[Records supplied Boundary: Start]

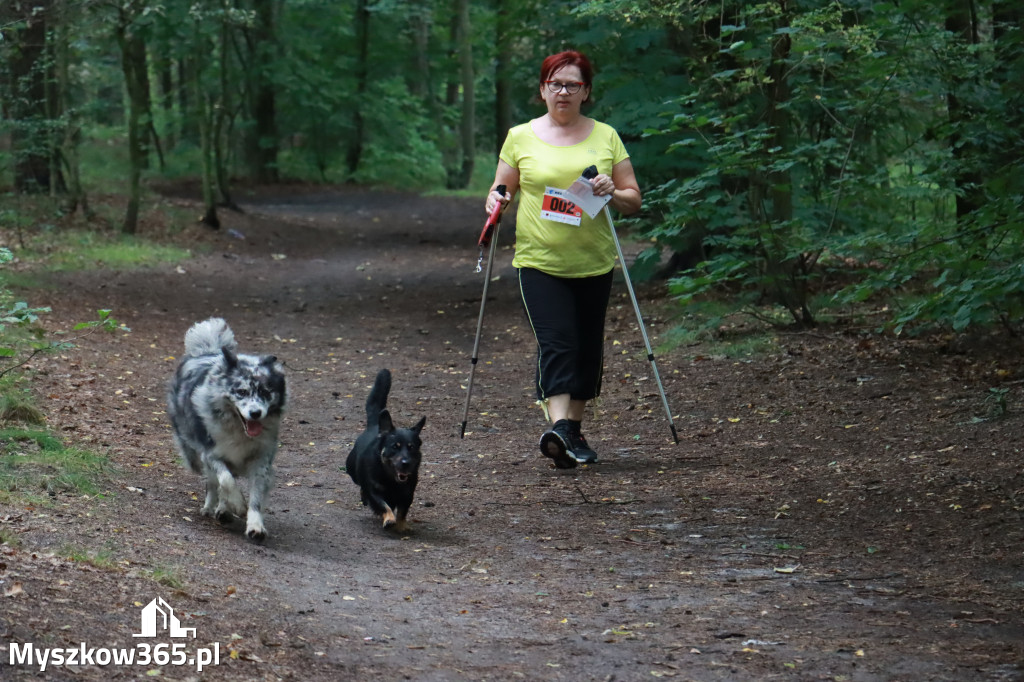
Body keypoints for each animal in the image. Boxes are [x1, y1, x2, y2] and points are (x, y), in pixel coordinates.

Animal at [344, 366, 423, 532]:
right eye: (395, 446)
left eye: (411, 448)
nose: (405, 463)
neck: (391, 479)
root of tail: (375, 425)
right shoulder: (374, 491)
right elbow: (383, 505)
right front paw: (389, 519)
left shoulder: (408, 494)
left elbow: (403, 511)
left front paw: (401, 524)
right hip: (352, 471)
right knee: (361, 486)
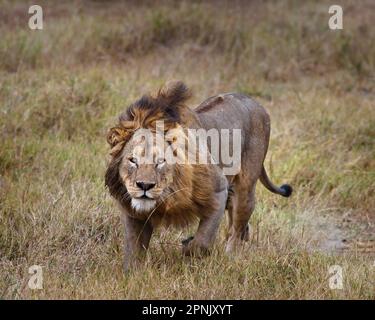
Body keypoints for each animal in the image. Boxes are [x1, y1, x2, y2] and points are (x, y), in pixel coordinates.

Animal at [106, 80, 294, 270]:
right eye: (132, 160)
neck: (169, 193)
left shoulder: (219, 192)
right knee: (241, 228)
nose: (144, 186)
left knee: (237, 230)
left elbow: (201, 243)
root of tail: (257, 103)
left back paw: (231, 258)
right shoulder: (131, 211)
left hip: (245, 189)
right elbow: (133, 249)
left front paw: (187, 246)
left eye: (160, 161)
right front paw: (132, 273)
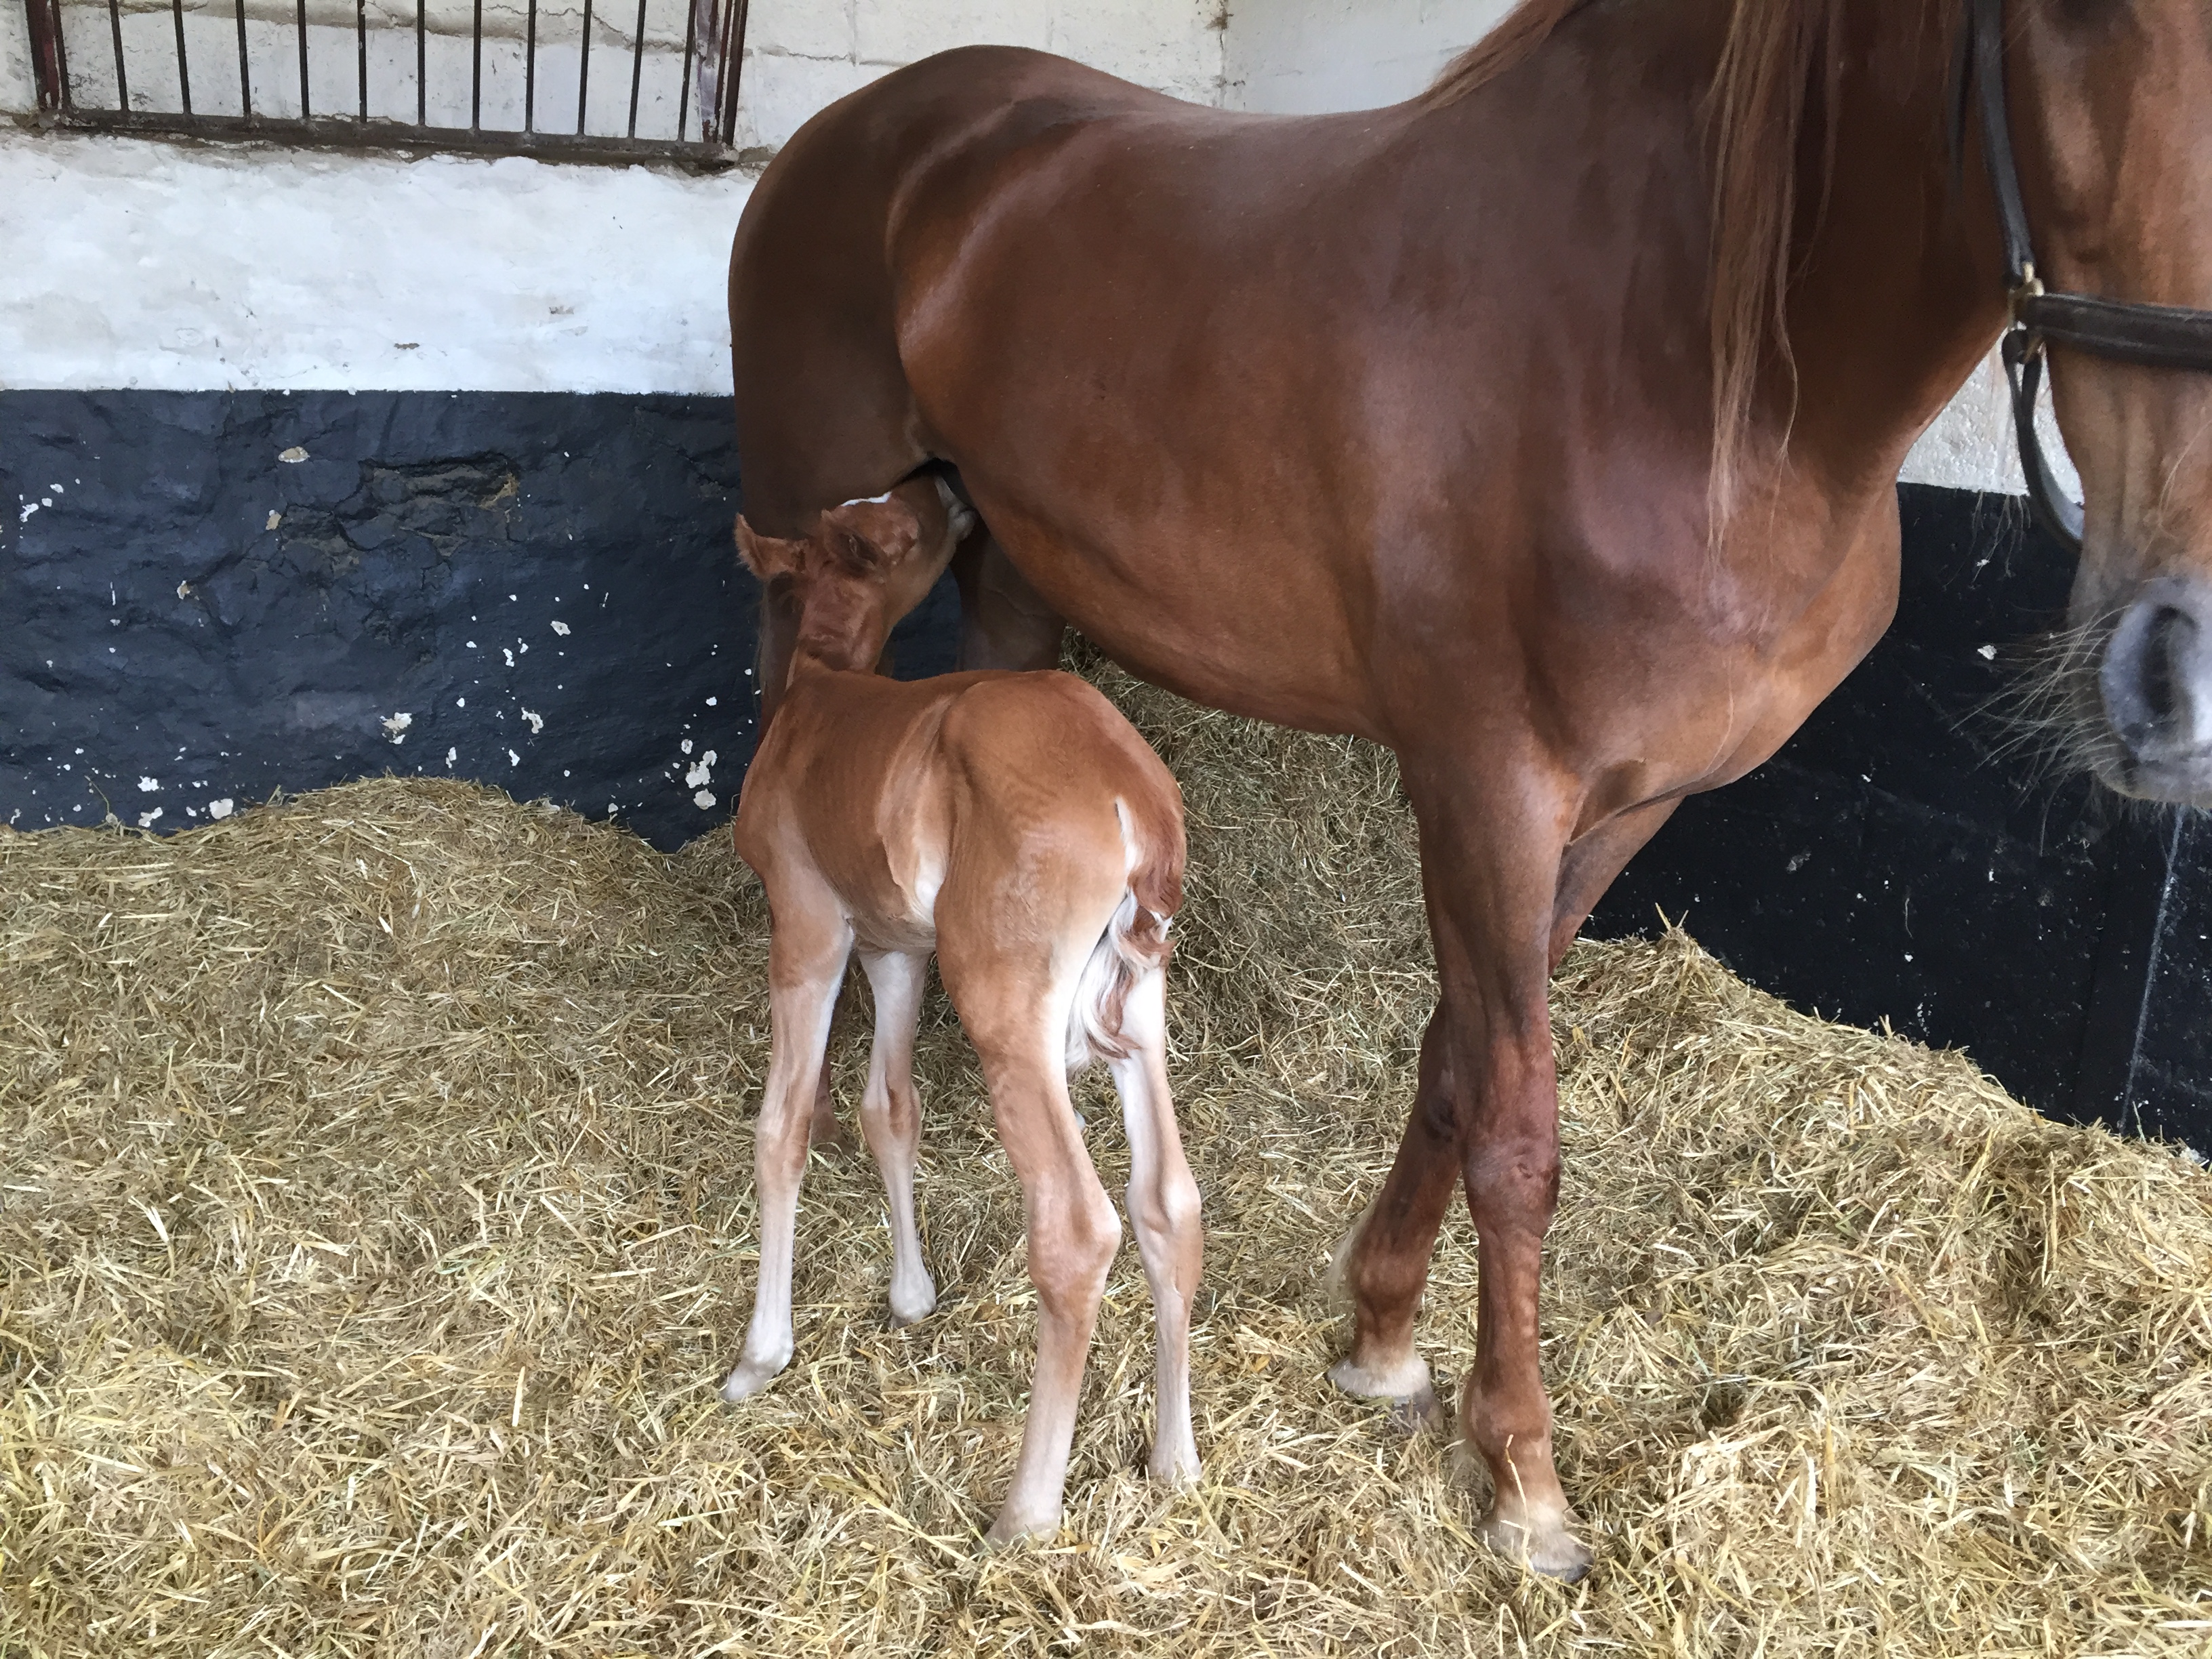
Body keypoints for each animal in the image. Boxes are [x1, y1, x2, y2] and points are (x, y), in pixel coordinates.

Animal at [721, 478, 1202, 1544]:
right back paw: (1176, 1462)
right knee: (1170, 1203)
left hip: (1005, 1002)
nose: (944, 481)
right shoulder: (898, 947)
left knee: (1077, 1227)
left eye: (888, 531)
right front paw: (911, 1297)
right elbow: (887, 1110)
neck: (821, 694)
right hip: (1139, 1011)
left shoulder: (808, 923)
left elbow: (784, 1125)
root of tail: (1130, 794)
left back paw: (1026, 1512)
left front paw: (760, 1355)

[Records supplied Boundary: End]

■ Exercise prompt: Pull together all lines from the data that mention the word "front".

■ Result of this exercise:
right front paw: (389, 519)
left front paw: (401, 524)
left front paw: (187, 246)
right front paw: (132, 273)
right front paw: (911, 1297)
left front paw: (760, 1355)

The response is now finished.